#### REQUIRED WORK:
Without changing a word, copy every line of the listing below and leave out the images.

#### INPUT RECORDS:
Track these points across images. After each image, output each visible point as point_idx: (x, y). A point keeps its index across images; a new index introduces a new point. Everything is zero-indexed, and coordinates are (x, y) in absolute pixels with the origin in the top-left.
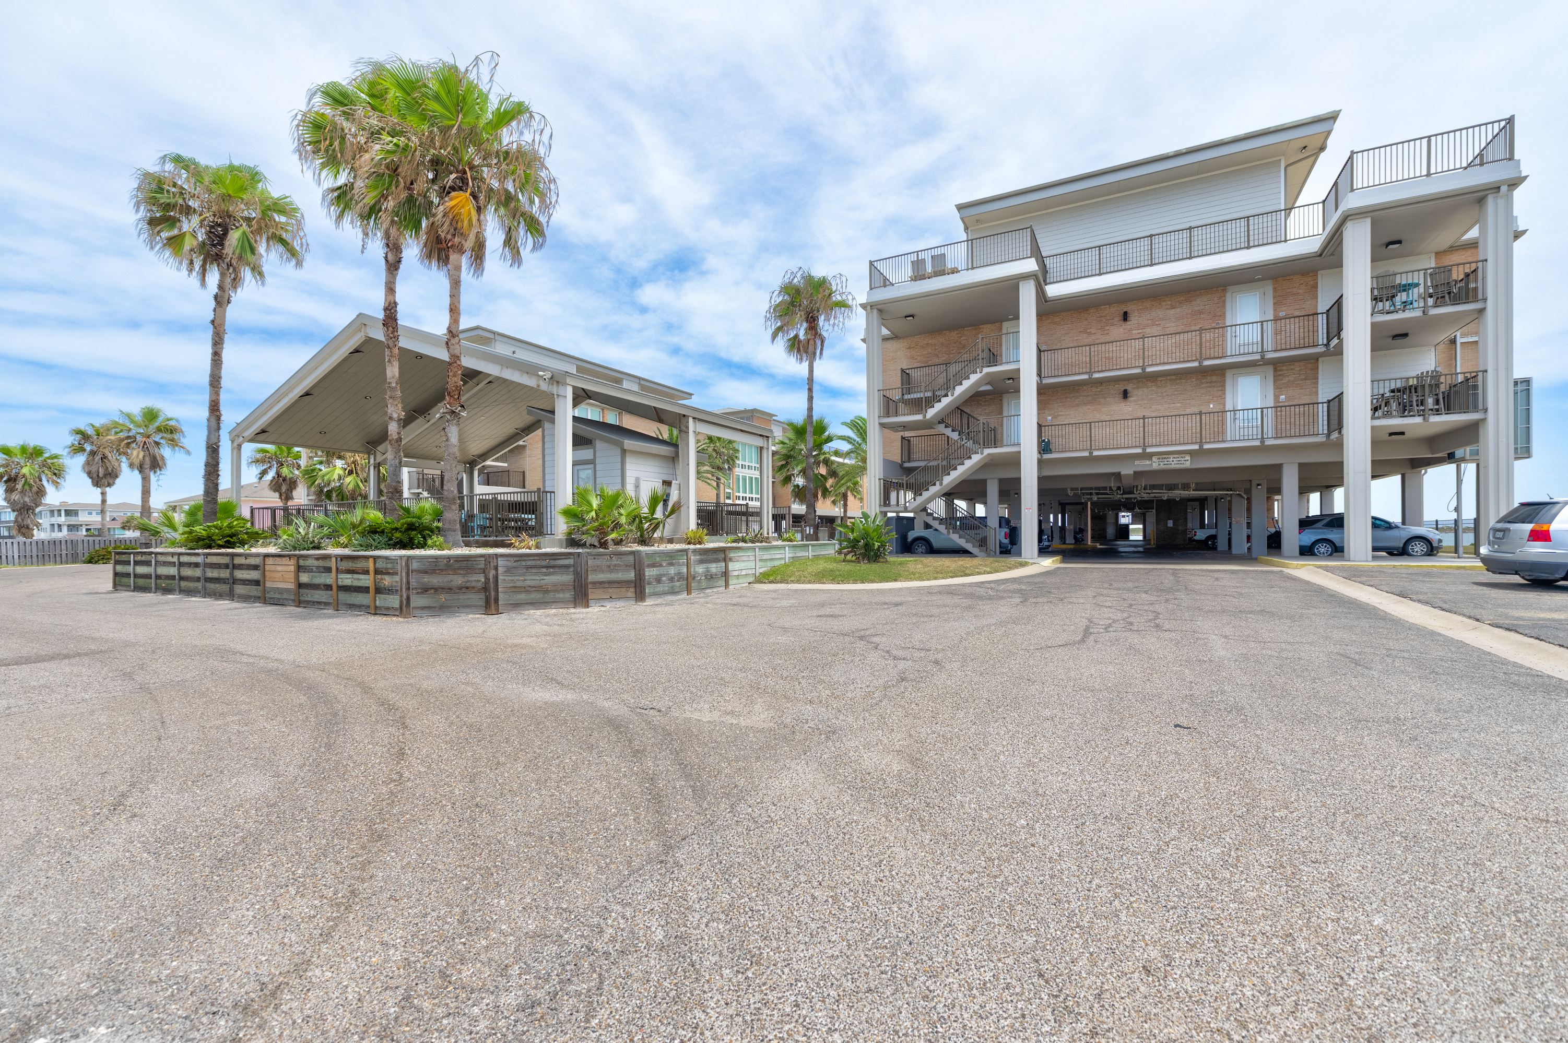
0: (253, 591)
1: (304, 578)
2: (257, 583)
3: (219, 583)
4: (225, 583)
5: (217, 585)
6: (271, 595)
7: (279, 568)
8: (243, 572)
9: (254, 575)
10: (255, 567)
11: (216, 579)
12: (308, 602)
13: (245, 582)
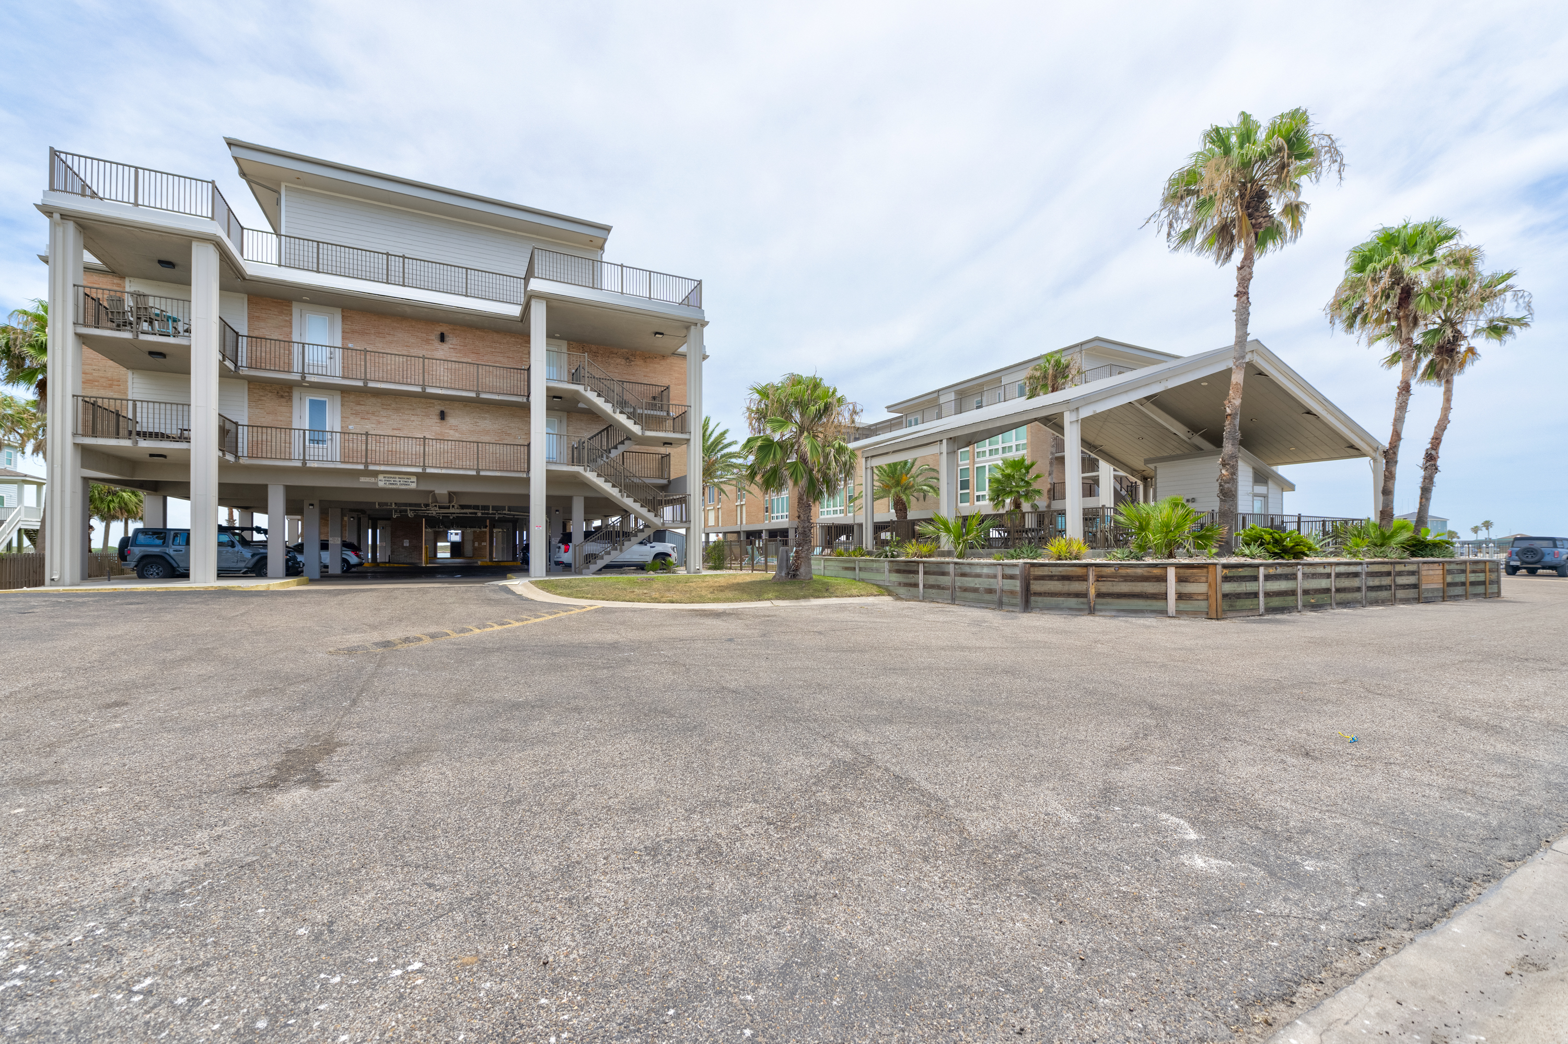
0: (1412, 593)
1: (1449, 579)
2: (1415, 586)
3: (1381, 590)
4: (1386, 590)
5: (1379, 593)
6: (1426, 595)
7: (1431, 572)
8: (1403, 578)
9: (1412, 580)
10: (1412, 573)
11: (1378, 587)
12: (1450, 597)
13: (1404, 587)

#### RESPONSE BOX:
Track these points across images. After each image, output each visible point as point_idx: (x, y). A point keeps its index across images; a new index introduces a new point. Everything is zero-indexed, and coordinates are (x, y) in absolute pixels with the origin in the top-left.
0: (253, 591)
1: (304, 578)
2: (257, 583)
3: (219, 583)
4: (225, 583)
5: (217, 585)
6: (271, 595)
7: (279, 568)
8: (243, 572)
9: (254, 575)
10: (255, 567)
11: (216, 579)
12: (308, 602)
13: (245, 582)
0: (1412, 593)
1: (1449, 579)
2: (1415, 586)
3: (1381, 590)
4: (1386, 590)
5: (1379, 593)
6: (1426, 595)
7: (1431, 572)
8: (1403, 578)
9: (1412, 580)
10: (1412, 573)
11: (1378, 587)
12: (1450, 597)
13: (1404, 587)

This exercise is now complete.